Minimum dosing interval: 4 hours. .
Do not exceed the stated dose
If symptoms persist, medical advice must be sought.
Do not exceed the stated dose.
Keep out of sight and reach of children.
Patients who have been diagnosed with liver or kidney impairment must seek medical advice before taking this medication. (See PRECAUTIONS.)
If an overdose is taken or suspected, contact the Poisons Information Centre immediately for advice (131 126), or the patient should go to the nearest hospital straight away. This should be done even if they feel well because of the risk of delayed, serious liver damage.
Immediate medical management is required in the event of an overdose, even if the symptoms of overdose are not present. Paracetamol overdose may cause liver failure. Administration of acetylcysteine may be required. Activated charcoal may reduce absorption of paracetamol if given within one hour after oral ingestion. In patients who are not fully conscious or have impaired gag reflex, consideration should be given to administering activated charcoal via a nasogastric tube, once the airway is protected.

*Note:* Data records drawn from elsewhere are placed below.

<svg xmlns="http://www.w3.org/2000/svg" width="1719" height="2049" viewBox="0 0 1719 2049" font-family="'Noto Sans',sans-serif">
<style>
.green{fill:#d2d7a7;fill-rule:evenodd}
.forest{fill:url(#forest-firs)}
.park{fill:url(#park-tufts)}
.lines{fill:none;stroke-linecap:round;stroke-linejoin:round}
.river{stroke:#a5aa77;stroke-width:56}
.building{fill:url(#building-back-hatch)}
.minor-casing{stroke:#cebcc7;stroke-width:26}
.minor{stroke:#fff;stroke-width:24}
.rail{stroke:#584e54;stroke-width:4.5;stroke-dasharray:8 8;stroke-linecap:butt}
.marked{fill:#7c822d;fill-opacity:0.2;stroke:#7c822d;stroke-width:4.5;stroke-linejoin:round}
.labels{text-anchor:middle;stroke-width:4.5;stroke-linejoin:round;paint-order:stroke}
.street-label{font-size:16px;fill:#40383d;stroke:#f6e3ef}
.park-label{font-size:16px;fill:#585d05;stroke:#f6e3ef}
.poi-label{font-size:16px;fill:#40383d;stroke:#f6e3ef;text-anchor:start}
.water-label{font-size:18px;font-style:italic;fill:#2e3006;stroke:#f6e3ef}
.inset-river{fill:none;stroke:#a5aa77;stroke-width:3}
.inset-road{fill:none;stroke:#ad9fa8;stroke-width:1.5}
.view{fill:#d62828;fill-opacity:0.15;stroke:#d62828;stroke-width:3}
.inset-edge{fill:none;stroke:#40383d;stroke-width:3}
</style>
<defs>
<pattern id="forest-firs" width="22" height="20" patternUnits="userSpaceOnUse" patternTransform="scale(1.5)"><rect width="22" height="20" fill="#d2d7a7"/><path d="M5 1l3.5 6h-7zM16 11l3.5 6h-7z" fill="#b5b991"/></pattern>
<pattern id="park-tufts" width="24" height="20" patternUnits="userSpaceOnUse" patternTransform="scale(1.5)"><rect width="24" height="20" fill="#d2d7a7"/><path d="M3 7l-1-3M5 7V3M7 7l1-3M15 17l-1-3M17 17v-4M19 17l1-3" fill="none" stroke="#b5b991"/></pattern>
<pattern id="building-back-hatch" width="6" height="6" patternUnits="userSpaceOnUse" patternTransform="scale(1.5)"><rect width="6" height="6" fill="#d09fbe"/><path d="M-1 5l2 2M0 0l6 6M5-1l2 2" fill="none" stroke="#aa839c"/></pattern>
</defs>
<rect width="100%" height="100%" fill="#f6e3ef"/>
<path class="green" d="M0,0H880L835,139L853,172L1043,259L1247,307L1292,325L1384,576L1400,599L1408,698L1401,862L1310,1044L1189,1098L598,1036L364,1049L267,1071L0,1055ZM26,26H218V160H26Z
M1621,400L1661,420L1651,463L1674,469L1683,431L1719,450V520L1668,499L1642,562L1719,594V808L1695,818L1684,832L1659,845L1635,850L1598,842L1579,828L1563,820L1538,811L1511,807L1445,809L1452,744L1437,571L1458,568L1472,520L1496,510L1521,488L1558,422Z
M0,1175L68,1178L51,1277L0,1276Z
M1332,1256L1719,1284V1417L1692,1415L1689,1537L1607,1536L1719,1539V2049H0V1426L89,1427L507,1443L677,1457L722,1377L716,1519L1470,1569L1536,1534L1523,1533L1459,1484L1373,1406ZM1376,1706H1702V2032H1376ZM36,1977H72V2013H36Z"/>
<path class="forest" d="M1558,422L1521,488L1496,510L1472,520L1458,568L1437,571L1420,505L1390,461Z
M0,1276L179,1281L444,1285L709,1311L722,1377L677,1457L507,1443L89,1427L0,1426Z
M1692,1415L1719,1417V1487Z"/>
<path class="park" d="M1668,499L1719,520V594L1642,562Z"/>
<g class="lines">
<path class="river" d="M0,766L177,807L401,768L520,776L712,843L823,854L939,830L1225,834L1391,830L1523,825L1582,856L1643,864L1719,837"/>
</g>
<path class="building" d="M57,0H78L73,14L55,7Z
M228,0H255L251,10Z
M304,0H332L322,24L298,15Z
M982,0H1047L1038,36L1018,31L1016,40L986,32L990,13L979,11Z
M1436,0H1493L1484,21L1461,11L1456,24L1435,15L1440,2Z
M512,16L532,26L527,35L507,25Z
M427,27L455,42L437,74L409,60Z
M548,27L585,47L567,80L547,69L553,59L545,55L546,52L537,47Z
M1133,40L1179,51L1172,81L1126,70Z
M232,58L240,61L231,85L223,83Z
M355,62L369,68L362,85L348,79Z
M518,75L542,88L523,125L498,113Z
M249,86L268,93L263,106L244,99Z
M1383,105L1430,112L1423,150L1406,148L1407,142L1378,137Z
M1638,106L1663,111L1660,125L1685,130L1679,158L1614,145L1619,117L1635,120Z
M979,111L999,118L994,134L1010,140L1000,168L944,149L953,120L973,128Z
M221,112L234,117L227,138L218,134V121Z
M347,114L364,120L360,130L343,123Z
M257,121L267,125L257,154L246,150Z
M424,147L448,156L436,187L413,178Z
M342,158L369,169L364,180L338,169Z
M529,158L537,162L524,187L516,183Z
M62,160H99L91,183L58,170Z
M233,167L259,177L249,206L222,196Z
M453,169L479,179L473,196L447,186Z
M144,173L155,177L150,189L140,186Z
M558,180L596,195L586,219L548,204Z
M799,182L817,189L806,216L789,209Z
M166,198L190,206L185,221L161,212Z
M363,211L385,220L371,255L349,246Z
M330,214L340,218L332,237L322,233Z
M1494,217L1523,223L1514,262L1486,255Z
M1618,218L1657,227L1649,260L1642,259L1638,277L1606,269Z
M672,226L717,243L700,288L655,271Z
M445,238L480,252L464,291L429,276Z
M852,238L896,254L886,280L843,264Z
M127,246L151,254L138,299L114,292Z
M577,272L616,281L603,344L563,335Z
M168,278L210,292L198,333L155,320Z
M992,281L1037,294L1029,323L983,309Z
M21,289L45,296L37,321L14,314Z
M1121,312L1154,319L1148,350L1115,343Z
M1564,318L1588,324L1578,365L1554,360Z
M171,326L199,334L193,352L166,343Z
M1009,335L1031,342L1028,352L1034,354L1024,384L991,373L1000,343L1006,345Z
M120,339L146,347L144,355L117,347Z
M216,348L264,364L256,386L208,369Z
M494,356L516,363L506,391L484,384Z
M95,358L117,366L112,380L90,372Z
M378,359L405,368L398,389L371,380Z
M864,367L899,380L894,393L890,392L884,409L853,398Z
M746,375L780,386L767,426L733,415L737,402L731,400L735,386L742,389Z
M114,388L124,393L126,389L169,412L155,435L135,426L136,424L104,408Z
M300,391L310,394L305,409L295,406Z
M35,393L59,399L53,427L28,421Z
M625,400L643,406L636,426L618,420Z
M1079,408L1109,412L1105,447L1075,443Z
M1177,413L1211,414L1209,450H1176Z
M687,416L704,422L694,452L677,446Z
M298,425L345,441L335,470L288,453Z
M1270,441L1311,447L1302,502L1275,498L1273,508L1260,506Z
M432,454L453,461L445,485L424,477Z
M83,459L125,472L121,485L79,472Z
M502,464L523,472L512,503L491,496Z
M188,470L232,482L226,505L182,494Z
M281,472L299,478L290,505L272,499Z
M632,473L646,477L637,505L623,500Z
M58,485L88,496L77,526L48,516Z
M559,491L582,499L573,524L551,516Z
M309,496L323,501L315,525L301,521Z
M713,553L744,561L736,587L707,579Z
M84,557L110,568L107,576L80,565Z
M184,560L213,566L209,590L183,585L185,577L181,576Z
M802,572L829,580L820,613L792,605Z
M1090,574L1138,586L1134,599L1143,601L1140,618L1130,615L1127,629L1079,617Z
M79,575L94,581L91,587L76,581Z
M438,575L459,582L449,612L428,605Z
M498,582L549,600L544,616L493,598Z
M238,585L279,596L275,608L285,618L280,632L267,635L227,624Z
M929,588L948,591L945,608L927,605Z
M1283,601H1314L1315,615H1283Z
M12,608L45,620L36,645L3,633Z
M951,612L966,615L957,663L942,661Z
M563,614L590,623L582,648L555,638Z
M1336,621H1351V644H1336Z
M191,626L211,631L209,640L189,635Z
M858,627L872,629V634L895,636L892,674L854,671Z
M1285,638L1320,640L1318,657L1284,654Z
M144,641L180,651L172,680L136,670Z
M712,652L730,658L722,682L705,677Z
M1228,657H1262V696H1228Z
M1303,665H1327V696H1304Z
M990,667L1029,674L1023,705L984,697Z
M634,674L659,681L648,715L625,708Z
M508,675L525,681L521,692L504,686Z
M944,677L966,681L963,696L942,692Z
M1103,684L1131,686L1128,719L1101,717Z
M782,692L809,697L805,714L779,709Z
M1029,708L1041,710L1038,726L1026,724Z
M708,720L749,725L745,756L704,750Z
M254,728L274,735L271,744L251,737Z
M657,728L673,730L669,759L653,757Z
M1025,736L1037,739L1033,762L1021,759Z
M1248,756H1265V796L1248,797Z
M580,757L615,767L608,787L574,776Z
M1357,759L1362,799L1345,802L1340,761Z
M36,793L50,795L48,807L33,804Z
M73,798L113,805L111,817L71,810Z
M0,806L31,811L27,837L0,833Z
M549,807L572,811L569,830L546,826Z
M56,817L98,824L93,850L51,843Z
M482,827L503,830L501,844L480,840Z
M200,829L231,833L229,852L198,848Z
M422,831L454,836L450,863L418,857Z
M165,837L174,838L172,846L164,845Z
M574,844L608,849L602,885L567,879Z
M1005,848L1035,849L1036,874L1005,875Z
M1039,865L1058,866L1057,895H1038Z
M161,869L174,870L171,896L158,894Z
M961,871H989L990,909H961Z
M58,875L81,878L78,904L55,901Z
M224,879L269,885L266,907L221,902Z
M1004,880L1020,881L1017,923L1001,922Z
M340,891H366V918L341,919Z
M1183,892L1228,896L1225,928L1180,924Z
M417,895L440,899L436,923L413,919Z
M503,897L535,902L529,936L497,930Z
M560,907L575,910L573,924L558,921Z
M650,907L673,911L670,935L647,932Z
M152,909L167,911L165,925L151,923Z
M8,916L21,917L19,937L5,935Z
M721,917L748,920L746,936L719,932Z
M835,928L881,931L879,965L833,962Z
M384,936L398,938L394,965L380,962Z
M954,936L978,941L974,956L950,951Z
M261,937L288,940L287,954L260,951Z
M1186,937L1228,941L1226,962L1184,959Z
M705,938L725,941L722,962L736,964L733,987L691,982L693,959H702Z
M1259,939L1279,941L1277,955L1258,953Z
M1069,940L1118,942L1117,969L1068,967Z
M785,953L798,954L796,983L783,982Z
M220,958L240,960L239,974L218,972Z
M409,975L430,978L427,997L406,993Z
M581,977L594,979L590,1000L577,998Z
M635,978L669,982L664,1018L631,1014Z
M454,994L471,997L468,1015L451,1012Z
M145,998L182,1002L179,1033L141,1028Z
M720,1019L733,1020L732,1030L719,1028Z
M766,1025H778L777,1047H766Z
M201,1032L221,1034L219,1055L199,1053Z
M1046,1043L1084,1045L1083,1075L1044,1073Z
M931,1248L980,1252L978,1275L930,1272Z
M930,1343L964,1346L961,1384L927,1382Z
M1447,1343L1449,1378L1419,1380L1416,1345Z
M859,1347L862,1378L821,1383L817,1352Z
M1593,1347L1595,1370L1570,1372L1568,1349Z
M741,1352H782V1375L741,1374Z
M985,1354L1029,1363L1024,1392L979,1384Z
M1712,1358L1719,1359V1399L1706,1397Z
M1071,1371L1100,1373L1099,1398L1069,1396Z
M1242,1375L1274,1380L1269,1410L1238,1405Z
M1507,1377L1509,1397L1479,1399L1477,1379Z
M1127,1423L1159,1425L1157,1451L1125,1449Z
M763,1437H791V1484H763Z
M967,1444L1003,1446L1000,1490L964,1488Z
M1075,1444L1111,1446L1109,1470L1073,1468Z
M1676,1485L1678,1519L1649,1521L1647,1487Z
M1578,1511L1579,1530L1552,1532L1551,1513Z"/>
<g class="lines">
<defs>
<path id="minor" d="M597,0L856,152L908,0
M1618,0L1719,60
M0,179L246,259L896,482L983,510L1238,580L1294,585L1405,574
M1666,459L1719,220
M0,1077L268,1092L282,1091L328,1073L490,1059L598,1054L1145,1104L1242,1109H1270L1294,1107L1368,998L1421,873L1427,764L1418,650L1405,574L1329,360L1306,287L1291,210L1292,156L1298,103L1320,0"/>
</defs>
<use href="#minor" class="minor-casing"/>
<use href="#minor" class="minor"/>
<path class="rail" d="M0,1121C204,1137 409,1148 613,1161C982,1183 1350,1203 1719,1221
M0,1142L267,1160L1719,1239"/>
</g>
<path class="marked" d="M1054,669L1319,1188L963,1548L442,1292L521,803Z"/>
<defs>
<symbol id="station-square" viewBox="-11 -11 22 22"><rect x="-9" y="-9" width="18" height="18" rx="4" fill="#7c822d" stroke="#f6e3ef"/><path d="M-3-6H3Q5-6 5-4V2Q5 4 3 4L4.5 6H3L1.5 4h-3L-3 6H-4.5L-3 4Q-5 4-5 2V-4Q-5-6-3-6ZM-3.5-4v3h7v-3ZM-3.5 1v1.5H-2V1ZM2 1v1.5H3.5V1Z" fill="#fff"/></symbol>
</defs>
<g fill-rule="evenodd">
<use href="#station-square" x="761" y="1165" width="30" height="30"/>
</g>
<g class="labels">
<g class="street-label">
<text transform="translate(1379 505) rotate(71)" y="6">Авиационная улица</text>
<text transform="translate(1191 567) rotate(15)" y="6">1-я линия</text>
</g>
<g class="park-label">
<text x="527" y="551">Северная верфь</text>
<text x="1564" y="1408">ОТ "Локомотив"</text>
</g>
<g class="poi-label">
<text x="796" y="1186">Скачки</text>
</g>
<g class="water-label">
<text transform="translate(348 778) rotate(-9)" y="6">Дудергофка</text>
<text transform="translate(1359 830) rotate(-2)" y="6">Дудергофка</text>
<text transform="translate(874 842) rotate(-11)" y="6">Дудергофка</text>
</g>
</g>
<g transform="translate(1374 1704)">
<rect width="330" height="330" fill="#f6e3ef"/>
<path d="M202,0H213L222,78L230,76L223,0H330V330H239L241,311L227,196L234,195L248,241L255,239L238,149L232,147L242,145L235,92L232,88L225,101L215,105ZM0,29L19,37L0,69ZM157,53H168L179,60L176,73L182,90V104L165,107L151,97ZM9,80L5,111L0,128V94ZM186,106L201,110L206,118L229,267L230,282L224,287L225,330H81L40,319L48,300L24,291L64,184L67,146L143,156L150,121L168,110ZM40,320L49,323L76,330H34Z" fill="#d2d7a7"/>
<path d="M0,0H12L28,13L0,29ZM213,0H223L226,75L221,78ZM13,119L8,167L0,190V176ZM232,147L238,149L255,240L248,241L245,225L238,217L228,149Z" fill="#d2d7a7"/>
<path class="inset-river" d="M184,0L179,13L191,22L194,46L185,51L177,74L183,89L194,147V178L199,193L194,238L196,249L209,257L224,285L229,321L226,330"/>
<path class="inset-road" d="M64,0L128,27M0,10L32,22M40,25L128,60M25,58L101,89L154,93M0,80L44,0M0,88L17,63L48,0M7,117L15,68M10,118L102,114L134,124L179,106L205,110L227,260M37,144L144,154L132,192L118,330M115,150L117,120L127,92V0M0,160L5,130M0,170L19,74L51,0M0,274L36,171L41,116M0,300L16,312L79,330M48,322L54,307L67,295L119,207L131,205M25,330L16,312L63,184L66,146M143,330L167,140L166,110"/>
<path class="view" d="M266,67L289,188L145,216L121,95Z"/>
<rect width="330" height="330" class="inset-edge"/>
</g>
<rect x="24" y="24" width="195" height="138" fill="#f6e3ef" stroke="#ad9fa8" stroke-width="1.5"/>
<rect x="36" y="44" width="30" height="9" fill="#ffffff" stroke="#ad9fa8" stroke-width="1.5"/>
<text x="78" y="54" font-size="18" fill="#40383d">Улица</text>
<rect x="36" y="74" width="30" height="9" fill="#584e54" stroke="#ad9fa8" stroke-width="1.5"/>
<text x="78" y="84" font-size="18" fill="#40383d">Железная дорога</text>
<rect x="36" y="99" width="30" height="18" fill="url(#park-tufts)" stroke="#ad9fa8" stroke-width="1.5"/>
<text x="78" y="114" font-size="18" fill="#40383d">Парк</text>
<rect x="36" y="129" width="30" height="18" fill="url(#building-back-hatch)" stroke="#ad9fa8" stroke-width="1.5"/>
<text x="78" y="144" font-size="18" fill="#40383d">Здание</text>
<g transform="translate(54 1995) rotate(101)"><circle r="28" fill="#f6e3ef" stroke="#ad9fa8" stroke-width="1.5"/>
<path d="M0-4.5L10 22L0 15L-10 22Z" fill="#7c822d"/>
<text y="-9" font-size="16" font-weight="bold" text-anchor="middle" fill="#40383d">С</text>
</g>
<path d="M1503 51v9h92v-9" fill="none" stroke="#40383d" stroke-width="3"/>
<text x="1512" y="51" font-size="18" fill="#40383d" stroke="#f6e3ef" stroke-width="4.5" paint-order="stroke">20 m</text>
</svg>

In the event of overdose, clinicians should be aware of the sodium and bicarbonate content in the PANADOL Rapid and PANADOL Rapid Soluble formulation. Each PANADOL Rapid caplet contains about 7.5 mmol of sodium and 7.5 mmol of bicarbonate. Each PANADOL Rapid Soluble effervescent tablet contains about 18.5 mmol of sodium and 16 mmol of bicarbonate. High doses of sodium bicarbonate may result in gastrointestinal symptoms including stomach cramps, belching, flatulence, abdominal pain, bloating and abdominal distension. In addition, excessive sodium may cause hypernatraemia; electrolytes should be monitored and patients managed accordingly. Excessive bicarbonate may lead to hypokalaemia and metabolic alkalosis, especially in patients with impaired renal function. Treatment consists mainly of appropriate correction of fluid and electrolyte balance.
White, film-coated capsule-shaped tablets with flat edges. One face of the tablet is debossed with the letter "P". Packs of 20 and 40 caplets. ,,Handipak" of 10 caplets. Not all pack sizes may be marketed. Store below 30degC.

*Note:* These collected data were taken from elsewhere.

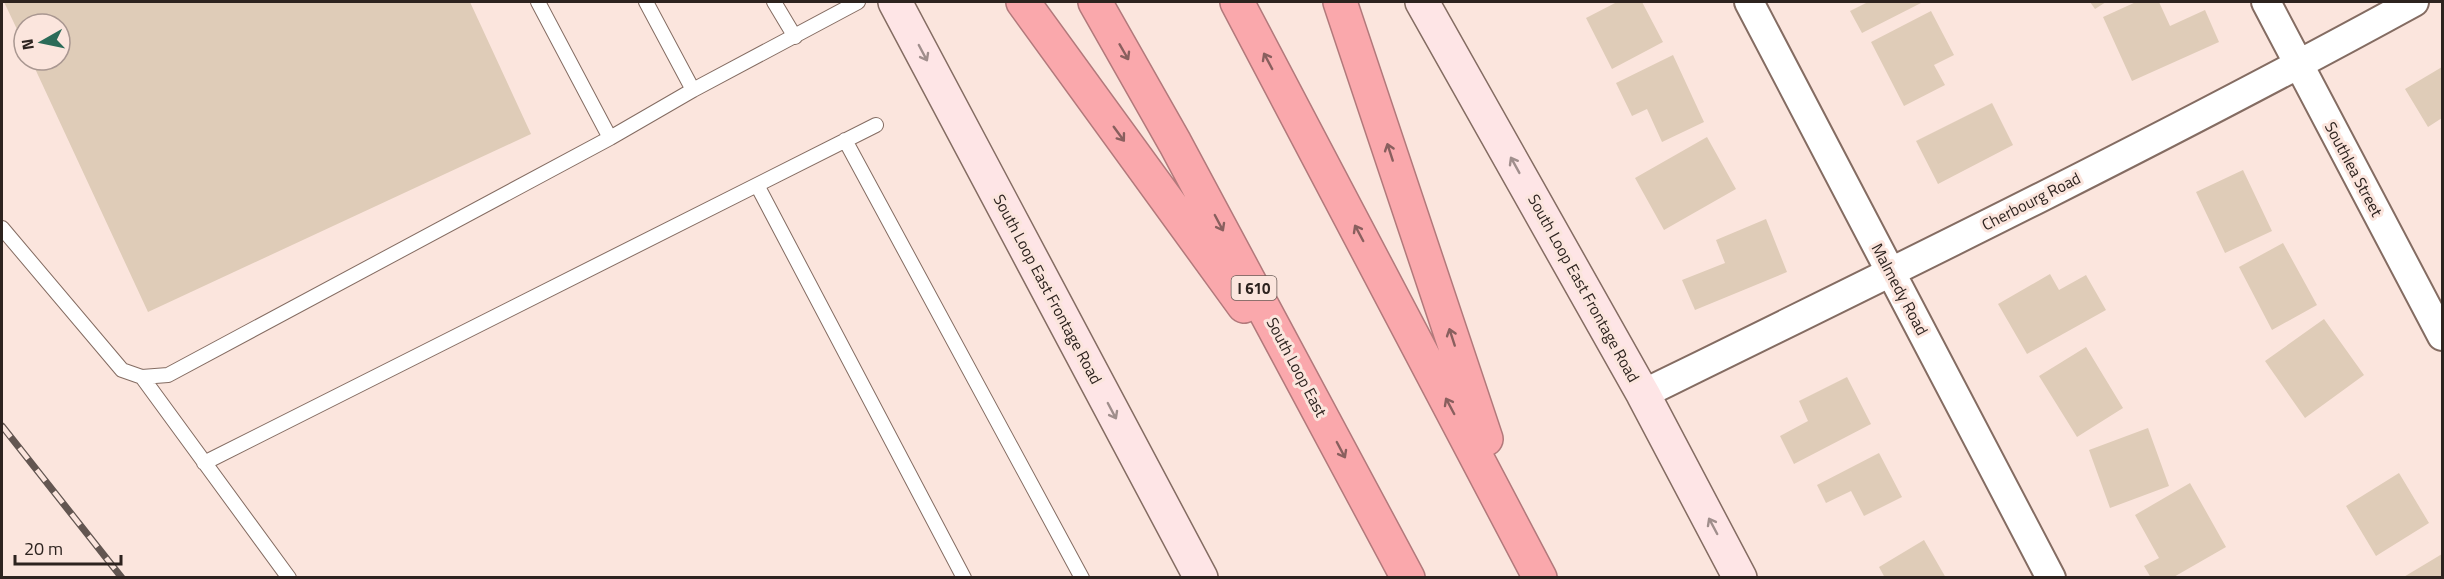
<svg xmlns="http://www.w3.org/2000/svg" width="2444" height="579" viewBox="0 0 2444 579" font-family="'Titillium Web',sans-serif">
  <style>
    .building { fill: #dfccb8 }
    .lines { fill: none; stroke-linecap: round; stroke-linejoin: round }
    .service-casing { stroke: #846c62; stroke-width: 16 }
    .minor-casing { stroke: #846c62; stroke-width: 32 }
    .secondary-casing { stroke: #846c62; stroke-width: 36 }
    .motorway-casing { stroke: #b2797b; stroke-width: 36 }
    .service { stroke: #fff; stroke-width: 14 }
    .minor { stroke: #fff; stroke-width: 28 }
    .secondary { stroke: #fee5e6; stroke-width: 33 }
    .motorway { stroke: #faa8ac; stroke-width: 33 }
    .rail-casing { stroke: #635651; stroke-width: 7 }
    .rail { stroke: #fbe5dd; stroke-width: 4.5; stroke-dasharray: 14; stroke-linecap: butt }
    .oneway { stroke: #895f5e }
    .oneway2 { stroke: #a08e8c }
    .labels { text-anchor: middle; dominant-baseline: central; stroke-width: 6; stroke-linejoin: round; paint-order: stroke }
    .shield { fill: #fbe5dd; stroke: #6b5d58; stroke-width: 1.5 }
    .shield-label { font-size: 15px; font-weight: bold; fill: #2d231f }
    .street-label { font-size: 16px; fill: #2d231f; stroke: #fbe5dd }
  </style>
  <rect width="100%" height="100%" fill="#fbe5dd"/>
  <path class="building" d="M4,2H470L531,134L148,312L31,60H60V24H24V44Z
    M1617,2H1642L1663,42L1612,69L1586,18Z
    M1865,2H1923L1862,33L1850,11L1866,3Z
    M2090,2H2106L2095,9Z
    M2136,2H2159L2170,26L2205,10L2219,42L2132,81L2103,17Z
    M1931,11L1954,55L1934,65L1945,85L1904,106L1871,42Z
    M1673,55L1704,122L1662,142L1647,109L1632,116L1616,83Z
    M2442,67V118L2428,127L2405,89Z
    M1992,103L2013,145L1938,184L1916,141Z
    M1707,137L1736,189L1664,230L1635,178Z
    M2243,170L2272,231L2225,253L2196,192Z
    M1766,219L1787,272L1695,310L1682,280L1725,263L1716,240Z
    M2283,243L2317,305L2272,330L2239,267Z
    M2050,274L2059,290L2086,275L2106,310L2027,354L1998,304Z
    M2324,319L2364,375L2305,418L2265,361Z
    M2086,347L2123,408L2077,437L2039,376Z
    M1847,377L1871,424L1794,464L1780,436L1808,421L1799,401Z
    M2148,428L2169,486L2110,508L2089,450Z
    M1879,453L1902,497L1864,516L1851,491L1826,503L1817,485Z
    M2399,473L2429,523L2376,556L2346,506Z
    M2190,483L2226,547L2172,578H2151L2144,566L2159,558L2135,515Z
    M1924,540L1946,578H1885L1879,567Z
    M2442,554V578H2402Z"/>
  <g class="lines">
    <defs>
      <path id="service" d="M538,2L610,138
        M646,2L693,90
        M774,2L795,37
        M845,140L1082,578
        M757,185L964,578
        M2,228L122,370L142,377L168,375L610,138L693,90L858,2
        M142,377L289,578
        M204,463L876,125"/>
      <path id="minor" d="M1749,2L2051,578
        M2266,2L2442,336
        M1643,394C1902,267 2162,140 2414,2"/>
      <path id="secondary" d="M895,2L1201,578
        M1422,2L1643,394L1740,578"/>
      <path id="motorway" d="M1023,2L1244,306
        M1095,2L1175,143L1408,578
        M1237,2L1540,578
        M1340,2L1486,439"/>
    </defs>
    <use href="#service" class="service-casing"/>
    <use href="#minor" class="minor-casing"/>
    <use href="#secondary" class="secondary-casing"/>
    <use href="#motorway" class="motorway-casing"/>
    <use href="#service" class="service"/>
    <use href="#minor" class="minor"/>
    <use href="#secondary" class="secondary"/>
    <use href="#motorway" class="motorway"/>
    <defs>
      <path id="rail" d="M2,426L122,578"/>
    </defs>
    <use href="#rail" class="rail-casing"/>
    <use href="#rail" class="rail"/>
  </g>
  <defs><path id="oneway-shaft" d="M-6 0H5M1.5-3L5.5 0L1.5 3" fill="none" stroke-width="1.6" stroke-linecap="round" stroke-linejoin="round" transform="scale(1.5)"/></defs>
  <g class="oneway">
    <use href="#oneway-shaft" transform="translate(1124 52) rotate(60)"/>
    <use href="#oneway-shaft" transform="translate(1268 61) rotate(-118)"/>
    <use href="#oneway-shaft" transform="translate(1119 134) rotate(54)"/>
    <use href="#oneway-shaft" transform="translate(1390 152) rotate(-108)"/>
    <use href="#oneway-shaft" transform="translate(1219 223) rotate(62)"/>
    <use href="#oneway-shaft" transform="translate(1359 233) rotate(-118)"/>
    <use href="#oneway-shaft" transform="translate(1452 337) rotate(-108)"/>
    <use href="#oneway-shaft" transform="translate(1450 406) rotate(-118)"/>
    <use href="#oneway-shaft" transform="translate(1341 450) rotate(62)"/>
  </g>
  <g class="oneway2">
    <use href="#oneway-shaft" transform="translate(923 53) rotate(62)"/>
    <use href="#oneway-shaft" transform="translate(1515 165) rotate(-119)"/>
    <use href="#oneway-shaft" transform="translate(1112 411) rotate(62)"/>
    <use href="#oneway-shaft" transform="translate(1713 526) rotate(-118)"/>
  </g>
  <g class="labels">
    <rect class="shield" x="1231.5" y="276" width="45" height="24" rx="4.5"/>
    <g class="shield-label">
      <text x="1254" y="288">I 610</text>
    </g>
    <g class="street-label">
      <text transform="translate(2354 169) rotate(62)">Southlea Street</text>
      <text transform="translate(2031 201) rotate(-27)">Cherbourg Road</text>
      <text transform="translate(1584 288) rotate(61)">South Loop East Frontage Road</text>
      <text transform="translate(1048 289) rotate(62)">South Loop East Frontage Road</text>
      <text transform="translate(1900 289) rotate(62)">Malmedy Road</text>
      <text transform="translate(1297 367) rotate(62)">South Loop East</text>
    </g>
  </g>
  <rect width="2444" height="579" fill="none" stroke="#2d231f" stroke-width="6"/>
  <g transform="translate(42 42) rotate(261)"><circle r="28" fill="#fbe5dd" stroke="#a99791" stroke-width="1.5"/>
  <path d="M0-4.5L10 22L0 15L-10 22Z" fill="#2b6b58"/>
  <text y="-9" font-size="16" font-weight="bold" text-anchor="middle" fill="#2d231f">N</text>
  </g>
  <path d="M15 555v9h106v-9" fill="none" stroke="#2d231f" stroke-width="3"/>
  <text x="24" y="555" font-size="18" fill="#2d231f" stroke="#fbe5dd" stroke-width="4.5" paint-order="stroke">20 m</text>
</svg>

Large white round flat, 7/8" diameter, bevelled-edge tablet, plain on both faces. Packs of 4 and 20 tablets. Not all pack sizes may be marketed. Store below 30degC.
GlaxoSmithKline Consumer Healthcare 82 Hughes Avenue Ermington NSW 2115
Packs of 24 caplets or tablets or less - Unscheduled Packs of more than 24 caplets or tablets - S2, Pharmacy medicine
| PANADOL Rapid caplets | AUST R 78692 | 24 May 2001 |
| PANADOL Rapid Soluble tablets | AUST R 15509 | 10 September 1991 |
New document. PANADOL(r) is a registered trade mark of the GlaxoSmithKline group of companies.